Make sure you … are in the mood for an adventure, as this spot is a hidden gem and the track may be overgrown.

You’ll find it … off the bend in Fraser Road, Killcare. There’s a small National Parks sign.

Fletchers Glen in Bouddi National Park.


Once logged to supply timber for an expanding Sydney, Jilliby State Conservation Area is now a favourite spot for bushwalking, horse riding and mountain biking. Prepare to be swept up in the beauty of the changing environment, where you’ll discover temperate and subtropical rainforest in sheltered gullies and creek lines and, what was, the Little Jilliby Flora Reserve, adjacent to Yarramalong, in the south.

Look out for … more than 40 Aboriginal cultural sites.

Make sure you … travel in a 4WD as roads are unsealed.

You’ll find it … north-west of Wyong, near Olney State Forest.

Look out for … the local population of snow wood, with its curly orange/red seed pods, as well as two waterfalls and a creek that flows into Brisbane Water. The Glen is home to powerful owls, bower birds as well as sandpaper fig, cheese tree and scentless rosewood.

Watch out for the Ned Kellys, tree stumps with the timber cutter’s peg holes for climbing still clearly visible. Photo: Peter Fisher


A small area of bushland not far from the M1, Katandra Reserve is an easily accessible destination for visitors from Sydney.
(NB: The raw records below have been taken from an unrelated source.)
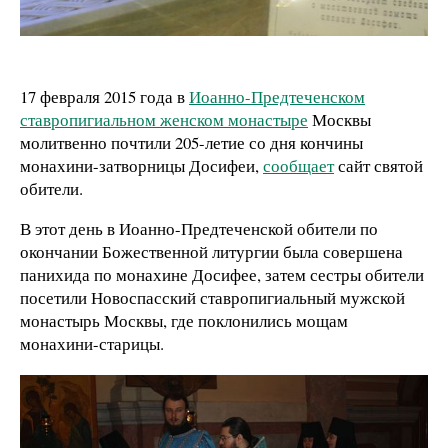
17 февраля 2015 года в
Иоанно-Предтеченском
ставропигиальном женском монастыре
Москвы
молитвенно почтили 205-летие со дня кончины
монахини-затворницы Досифеи,
сообщает
сайт святой
обители.
В этот день в Иоанно-Предтеченской обители по
окончании Божественной литургии была совершена
панихида по монахине Досифее, затем сестры обители
посетили Новоспасский ставропигиальный мужской
монастырь Москвы, где поклонились мощам
монахини-старицы.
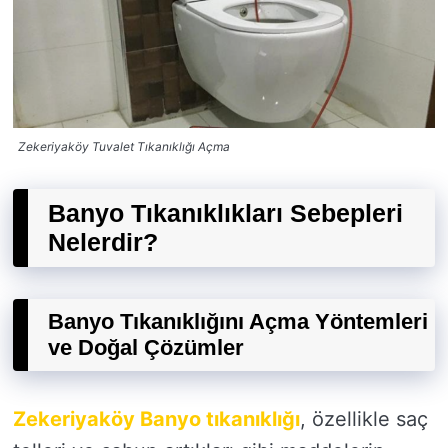
Zekeriyaköy Tuvalet Tıkanıklığı Açma
Banyo Tıkanıklıkları Sebepleri
Nelerdir?
Banyo Tıkanıklığını Açma Yöntemleri
ve Doğal Çözümler
Zekeriyaköy Banyo tıkanıklığı
, özellikle saç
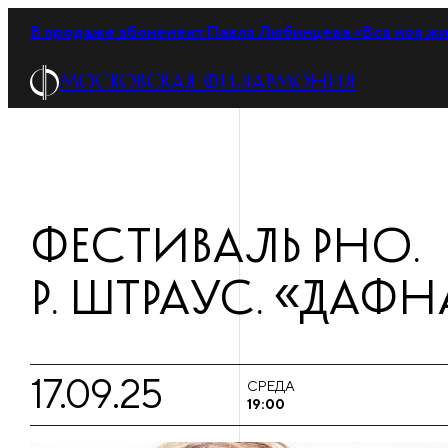
В продаже абонемент Павла Любимцева «Вся моя жи
МОСКОВСКАЯ ФИЛАРМОНИЯ
ФЕСТИВАЛЬ РНО.
Р. ШТРАУС. «ДАФН
17.09.25
СРЕДА
19:00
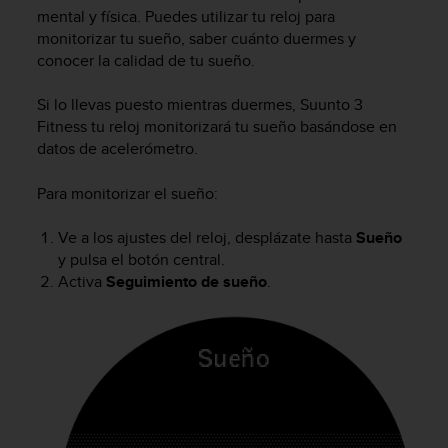
m
mental y física. Puedes utilizar tu reloj para
i
monitorizar tu sueño, saber cuánto duermes y
s
conocer la calidad de tu sueño.
o
d
e
Si lo llevas puesto mientras duermes,
Suunto 3
a
Fitness
tu reloj monitorizará tu sueño basándose en
l
datos de acelerómetro.
c
a
Para monitorizar el sueño:
n
z
Ve a los ajustes del reloj, desplázate hasta
Sueño
a
y pulsa el botón central.
r
Activa
Seguimiento de sueño
.
e
l
n
i
v
e
l
d
e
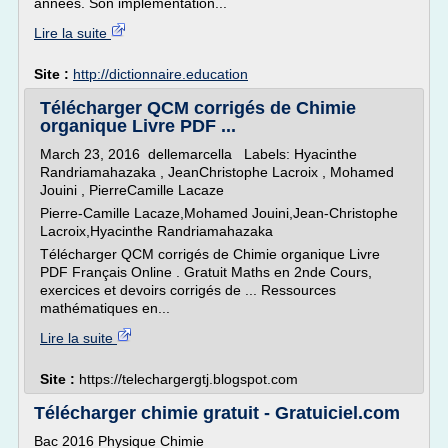
années. Son implémentation...
Lire la suite
Site :
http://dictionnaire.education
Télécharger QCM corrigés de Chimie
organique Livre PDF ...
March 23, 2016 dellemarcella Labels: Hyacinthe
Randriamahazaka , JeanChristophe Lacroix , Mohamed
Jouini , PierreCamille Lacaze
Pierre-Camille Lacaze,Mohamed Jouini,Jean-Christophe
Lacroix,Hyacinthe Randriamahazaka
Télécharger QCM corrigés de Chimie organique Livre
PDF Français Online . Gratuit Maths en 2nde Cours,
exercices et devoirs corrigés de ... Ressources
mathématiques en...
Lire la suite
Site :
https://telechargergtj.blogspot.com
Télécharger chimie gratuit - Gratuiciel.com
Bac 2016 Physique Chimie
There are hiking and running trails through rainforest, such as the 4 km moderate loop known as Graves Walk and Toomeys Trail. With the canopy closed above you, expect it to be chilly in winter and watch for muddy sections.
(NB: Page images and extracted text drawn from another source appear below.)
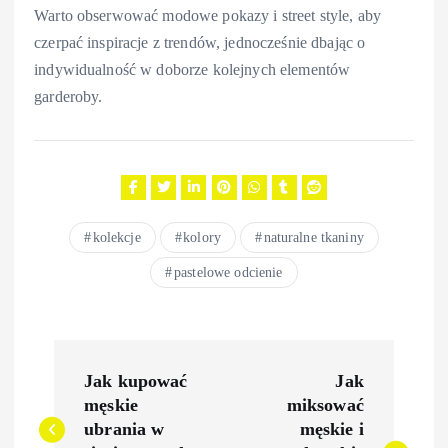
Warto obserwować modowe pokazy i street style, aby
czerpać inspiracje z trendów, jednocześnie dbając o
indywidualność w doborze kolejnych elementów
garderoby.
kolekcje
kolory
naturalne tkaniny
pastelowe odcienie
N
Jak kupować
Jak
a
męskie
miksować
ubrania w
męskie i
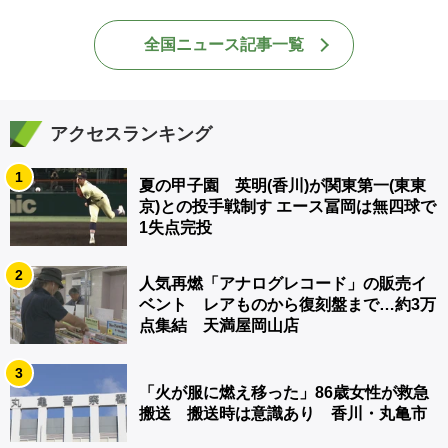
全国ニュース記事一覧
アクセスランキング
1
夏の甲子園 英明(香川)が関東第一(東東
京)との投手戦制す エース冨岡は無四球で
1失点完投
2
人気再燃「アナログレコード」の販売イ
ベント レアものから復刻盤まで…約3万
点集結 天満屋岡山店
3
「火が服に燃え移った」86歳女性が救急
搬送 搬送時は意識あり 香川・丸亀市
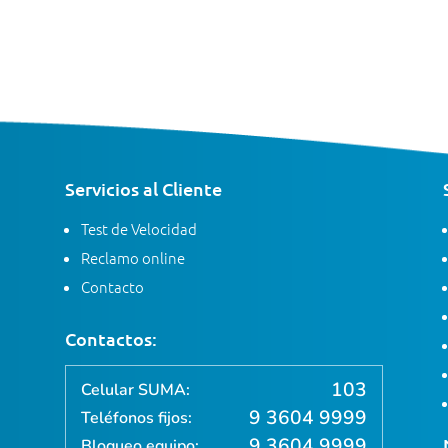
Servicios al Cliente
Test de Velocidad
Reclamo online
Contacto
Contactos:
103
Celular SUMA:
9 3604 9999
Teléfonos fijos:
9 3604 9999
Bloqueo equipo:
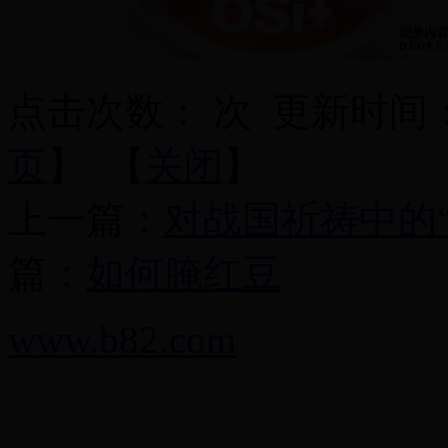
点击次数：
次
更新时间：201
页
】 【
关闭
】
上一篇：
对战国祈祷中的“ 
篇：
如何腌红豆
www.b82.com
Look out for … leeches, especially after rain. Wearing gaiters will help them stay out of your pants.

Make sure you … check out the much gentler Watermans Walk (1.6km loop), perfect for young families.
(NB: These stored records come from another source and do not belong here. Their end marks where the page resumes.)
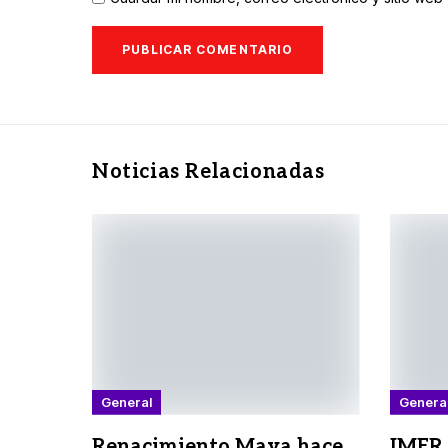
Noticias Relacionadas
General
Genera
Renacimiento Maya hace
IMER 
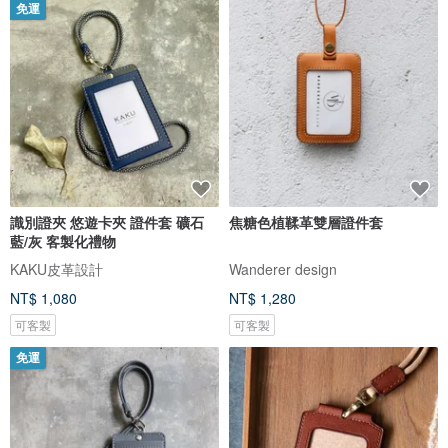
免運
識別證夾 悠遊卡夾 證件套 礦石
焦糖色植鞣革雙層證件套
藍/灰 客製化禮物
KAKU皮革設計
Wanderer design
NT$ 1,080
NT$ 1,280
可客製
可客製
免運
You’ll find it … between Mount Elliot and Holgate.

An outbreak of fungi after rain in Katandra Reserve.


Large ferns, boulders draped in moss and a colourful collection of frogs make this reserve a wonderful place to get your nature fix, especially if you’ve been cosying up inside for too long. Spanning 240 hectares, the reserve features ancient rainforest plants, such as the bristly shield fern. Part of the Great North Walk, a track that runs from Newcastle to Sydney, also slices through here.

Look out for … the stunning, red-eyed green tree frog. The species can have a body length of up to 6.5 cm.

Make sure you … take your camera to capture some of the more than 80 bird species, including gang gang cockatoos, which have been recorded here.

You’ll find it … in Ourimbah Creek valley.

Hoop pines were planted in the late 1880s to see how they would survive in a variety of soils.


Crane your neck in awe of the 300- to 500-year-old fig trees that have survived among a surprisingly wide variety of rainforest species. This little known 59-hectare reserve was formally established in 1997 and it’s hoped to be a self-sustaining ecosystem again in the next few years. It was also once the home of the largest grey-headed flying-fox colony on the Central Coast.

Look out for … the largest and oldest fig tree with a girth of 45 metres at ground level where its buttress roots fan out. A variety of rainforest trees seem to be a speciality here including watergums and giant stinging trees, among many others.

You’ll find it … on the headwaters of Erina Creek between Matcham and Wamberal. Access from Matcham Road.

An ancient fig in Wambina Nature Reserve.
East Gosford: Capper’s Gully, Rumbalara Reserve
Little Jilliby: Little Jilliby Flora Reserve in Jilliby State Conservation Area
Matcham: The Ferneries (private property)
Matcham/Wamberal: Wambina Nature Reserve
Mount Elliot/Holgate: Katandra Reserve
Ourimbah: Forest of Tranquility (bookings only)
Patonga: Dillon’s Farm (private property) in Brisbane Water National Park
Narara/Somersby: Strickland State Forest
West Gosford: Kendall’s Glen
Waterfall Bay and Woy Woy South: Brisbane Water National Park
Ourimbah Creek Valley: Palmgrove Nature Reserve
Hardys Bay: Fletchers Glen, Bouddi National Park
Kincumber: Kincumba Mountain Regional Reserve

Several rainforest pockets and gullies are also protected and preserved within the Central Coast Council’s COSS (Central Coast Open Space Systems).